─── Alıştırma Metni ───
Bakıyorum.
Spor İl Müdürü’nün görevden alınmasının ardından -hemde bir ihale nedeniyle- gözleri tekrar bürokratlara çevirdi.
Herkes o tarafa doğru yoğunlaşırken ben tam tersinden bakmaktan yanayım.
Yani Ak Parti!
Yani siyasi irade!
Atayan onlar.
Sırf havalimanında şiir yazdı, methiyeler dizdi, yağdanlıkta yağ bırakmadı diye müdür yapan da onlar değil mi?
Liyakatına bakmadan sırf milletvekili aday adayı oluyor diye boş koltuk bulan onlar değil mi?
Bunun gibi konularda objektif bakış açısı ararım..
Böyle her kesimden görüş alış verişi yaptığım, istişarede bulunduğum bir kaç isim olmuştur.
Partisi o’su, busu farketmez.
Onlardan biriyle; Merkez sağ ekseninde derin bir Ak Partili isimle sohbet ettim.
‘Neler oluyor?’ dedim..
‘Daha da kötüleri olabilir’ dedi..
‘Nasıl?’ diye sohbeti koyulaştırdım..
***
“Bak, Trabzon’un geri gitmesinin başlıca nedenlerinden biri de gerekli gereksiz isimlerin bir yerlere getirilmesi. Bu da Ak Parti’ye devamlı sorun yaşatıyor” diye ekleyince ayrıntı vermesini istedim.
─── Sağlanan Veriler ───
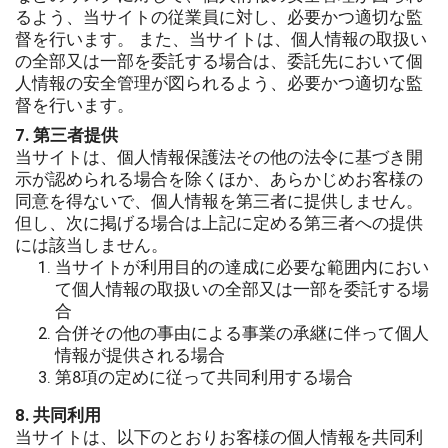
るよう、当サイトの従業員に対し、必要かつ適切な監
督を行います。 また、当サイトは、個人情報の取扱い
の全部又は一部を委託する場合は、委託先において個
人情報の安全管理が図られるよう、必要かつ適切な監
督を行います。
7. 第三者提供
当サイトは、個人情報保護法その他の法令に基づき開
示が認められる場合を除くほか、あらかじめお客様の
同意を得ないで、個人情報を第三者に提供しません。
但し、次に掲げる場合は上記に定める第三者への提供
には該当しません。
当サイトが利用目的の達成に必要な範囲内におい
て個人情報の取扱いの全部又は一部を委託する場
合
合併その他の事由による事業の承継に伴って個人
情報が提供される場合
第8項の定めに従って共同利用する場合
8. 共同利用
当サイトは、以下のとおりお客様の個人情報を共同利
───
▸ Verilen Görev:
Alıştırma metninin "Herkes o tarafa" sözlerini içeren yerinden başlayıp "kaç isim olmuştur." sözlerinden sonra durarak ilgili bölümü kelimesi kelimesine aktarınız.

▸ Yanıt:
Herkes o tarafa doğru yoğunlaşırken ben tam tersinden bakmaktan yanayım.
Yani Ak Parti!
Yani siyasi irade!
Atayan onlar.
Sırf havalimanında şiir yazdı, methiyeler dizdi, yağdanlıkta yağ bırakmadı diye müdür yapan da onlar değil mi?
Liyakatına bakmadan sırf milletvekili aday adayı oluyor diye boş koltuk bulan onlar değil mi?
Bunun gibi konularda objektif bakış açısı ararım..
Böyle her kesimden görüş alış verişi yaptığım, istişarede bulunduğum bir kaç isim olmuştur.